Н.О.: А были ли опасения – иногда это приводится как аргумент - вот именно то, что Вы уже затронули о том, что это была элита и именно, что он опасался, что эта масса людей рано или поздно может для него создать какие-то проблемы? Даже называется, что, возможно, Сталин опасался, что будет война и вот эти силы будут использованы против. Как Вы прокомментируете этот вопрос?

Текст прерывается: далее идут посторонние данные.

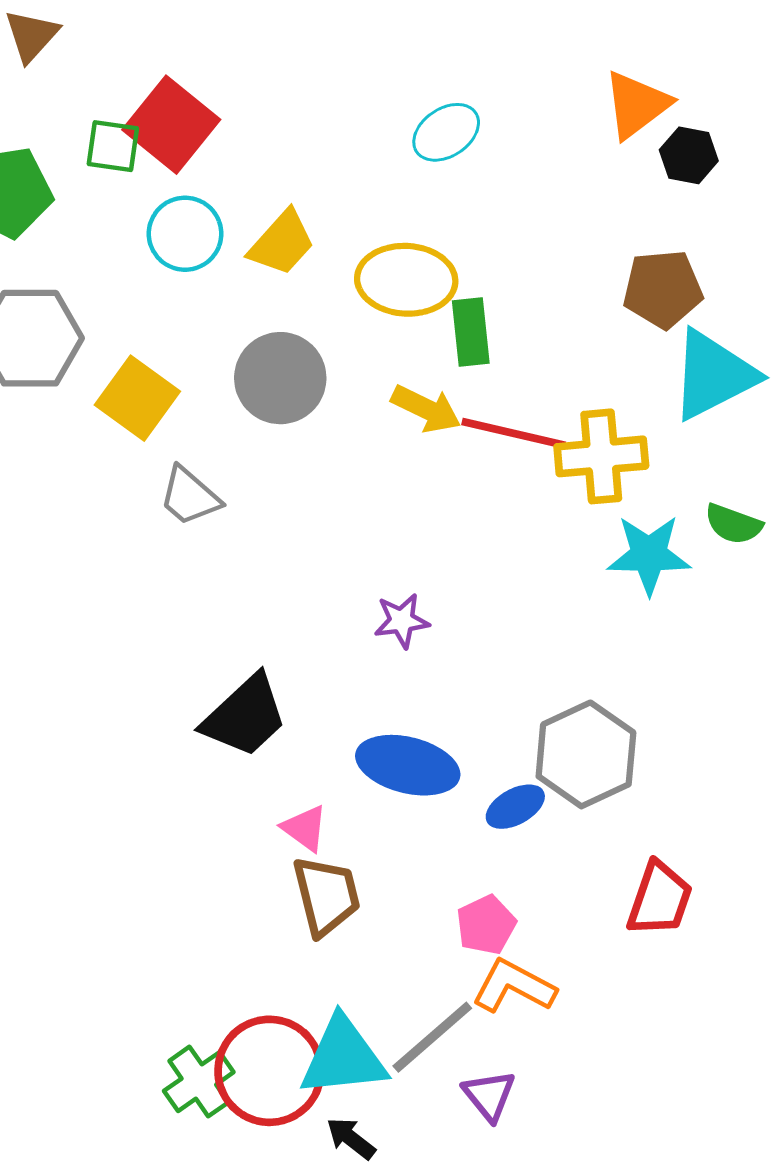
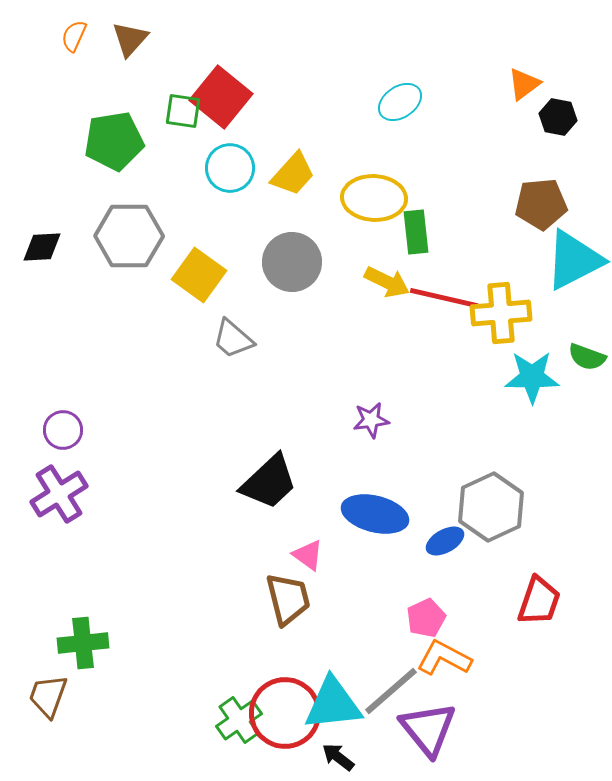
orange triangle: (637, 105) -> (524, 84), size x0.7
brown trapezoid: (326, 896) -> (288, 599), moved
purple triangle: (489, 1095) -> (428, 729), size x1.6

Н.П.:Дело в том, что, когда мы говорим относительно опасений, ну да три лагеря, но это безоружные люди. И считать, что в случае наступления какого-то военного конфликта лагерный контингент представляет собой какую-то опасность – это мне кажется несерьезно потому, что даже поднятое восстание может быть легко подавлено превосходящей число этих офицеров силой ВОХР и войск НКВД. Мне кажется, что это надуманные объяснения, относительно того, что они могли представлять опасность. Но, заметим, что именно это надуманное объяснение встречается как намек в письме Берии, которое, собственно говоря, легло в основу решения Политбюро от 5 марта [1940 года]. Ведь в письме Берии действительно указывается не только на «неисправимый характер» этих людей, но на то, что они спят и видят, как бы вступить в борьбу с советской властью. То есть, как внутреннее объяснение — это есть, но как рационально-разумное мы понимаем, что это скорее ритуал в подготовке подобного документа.
Н.О.:Но там тоже в этом письме, если не ошибаюсь, речь шла о том, чтобы «разгрузить» лагеря. В принципе, чтобы освободить, скажем так, для других заключенных...
Н.П.:Но, отчасти, мы же можем сказать, что «разгрузить лагеря» - это бюрократический термин, который подразумевает, что у нас каждое место в лагере на учете и мы не можем бесконтрольно плодить лагеря потому, что мы тратим на это довольно много продовольственных ресурсов, что в общем является правдой. Но, с другой стороны, если Сталин в феврале-начале марта 40-го года, когда принимает это решение, не планирует воссоздание ни в каком виде ни польского государства, ни польской автономии, то зачем ему эти люди? Зачем ему это, что он рассматривает как балласт, как человеческий, в общем-то ненужный материал, который легче уничтожить, чем еще какие-то годы кормить. Так, что в каком-то смысле это очень палаческое, но, я бы сказал, преступно-рациональное решение.
Н.О.:А насколько, по Вашему мнению, советское руководство понимало исключительность своего решения, исключительность этого преступления, когда без суда и следствия тайно расстреливаются свыше 20 тысяч военнослужащих другого государства?
Н.П.Знаете, для советской системы, для Сталина персонально — это крупная репрессивная акция. Она выходит, отчасти, за рамки принятого, но она несильно выходит за рамки принятого потому, что точно также в 37-38 годах только уже не десятки, а сотни тысяч были убиты без всяких особых судебных формальностей. По протоколам комиссии НКВД и прокурора, по протоколам местных «троек» и даже просто по спискам, которые лично подписывал Сталин в, так называемом, массовом порядке тоже сотни людей были убиты. То есть, вообще без судебного и даже псевдовнесудебного решения, а просто по резолюции Сталина.
В конечном счете, если мы рассматриваем историю 40-года — это абсолютно его почерк. Это почерк человека, который, на самом деле, с лёгкостью нарушает конституционные нормы собственной страны.